Los niños del Llullaillaco son parte de nuestro pasado prehispánico, que se encuentran hoy en el MAAM, después de 20 años, en forma impecable. Son mensajeros del pasado y técnicamente son cuerpos congelados detenidos en el tiempo.

- En tu forma de ver las cosas, ¿qué es el MAAM?

El MAAM es un lugar plural, de reflexión. Es un lugar donde las voces más diversas son escuchadas, un lugar que apunta mucho a encontrarnos en ellos. Tratamos de jugar con esa cuestión de espejo, de vernos en ellos, de reflejarnos en ellos, y que tiene que ver con muchas cosas y actitudes que siguen en nuestra vivencia, en el cómo comemos, en el cómo hablamos y hasta en el cómo pensamos en el Noreste argentino.

- ¿Qué sentís al ver el que el Laboratorio de Crioconservación tiene instituido el nombre de tu padre? No todos saben que el sistema fue diseñado básicamente por salteños y construido por una empresa argentina...
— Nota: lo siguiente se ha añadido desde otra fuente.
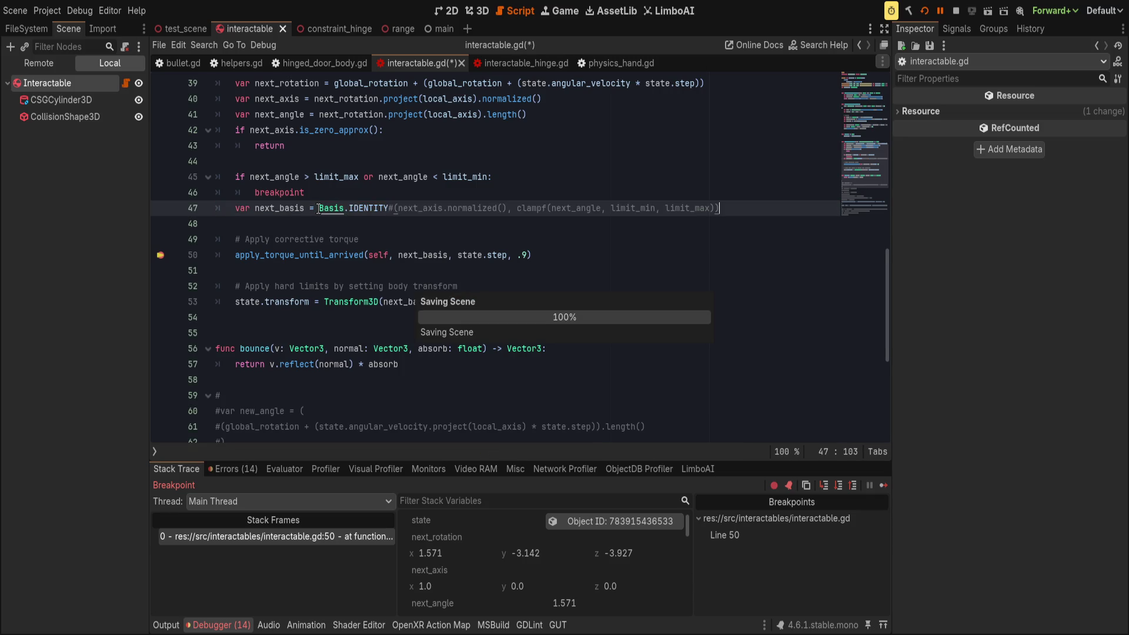
{"action": "left_click", "coordinate": [160, 254]}
{"action": "key", "text": "F12"}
Tal cual, tal cual. El concepto físico básico es la cápsula, que es lo que hace distinto al a otros espacios de conservación y nos permite decir que tenemos los cuerpos mejor conservados del mundo en el tiempo, que el sistema de está funcionando y que está funcionado muy bien. Y la cápsula en sí fue el puntapié inicial. Mi padre, cuando la presenta, la presenta muy gráficamente... Usó un huevito de plástico para presentarla y decir: Bueno, con esto nosotros podemos modificar la atmósfera. El era un meteorólogo y con su formación sabía que la acción oxidativa del oxigeno iba a perjudicar en el tiempo fundamentalmente los componentes férricos de la sangre. Entonces había que sacar el oxígeno y colocar el gas más barato y más inerte que tenemos en la atmósfera: el nitrógeno. Ese no solo fue un acierto de la cápsula, sino que nos permitió tener una transferencia indirecta del frío, es decir no hidratar ni desecar el cuerpo. Por lo tanto, en el tiempo no tenemos hielo sobre el cuerpo. Es lo que nos hace distintos. Volviendo a tu pregunta: ¿qué siento?, un orgullo que redobla mi responsabilidad de mantener esto, porque fuimos parte de un equipo de trabajo. Muy pocas veces los chicos tienen la posibilidad de tener la suerte que tuve yo, de formar equipo con mi padre. Circunstancialmente, yo era ingeniero, él meteorólogo y pudimos combinar conceptos técnicos y tecnológicos junto con otros profesionales que, como los investigadores del CIDCA, nos orientaron desde las ciencias más duras sobre factores como la estabilidad y nos confirmaron la importancia de la ausencia de oxígeno para las cuestiones oxidativas de la sangre. también tuvimos la muy buena fortuna de tener en Argentina un equipo de trabajo tremendo como el de la empresa INVAP, con todo el concepto tecnológico y de desarrollo que tienen no solamente aplicado a medicina nuclear, sino también en el campo aeroespacial, la aviónica o sistemas de transferencia de materia como la liofilización de productos como la frutilla y la banana. Fue la concatenación de muchas acciones individuales que, trabajadas en equipo interdisciplinario, dio como producto final un excelente desarrollo tecnológico argentino que tiene trascendencia porque, después de 20 años, sigue trabajando de manera singular.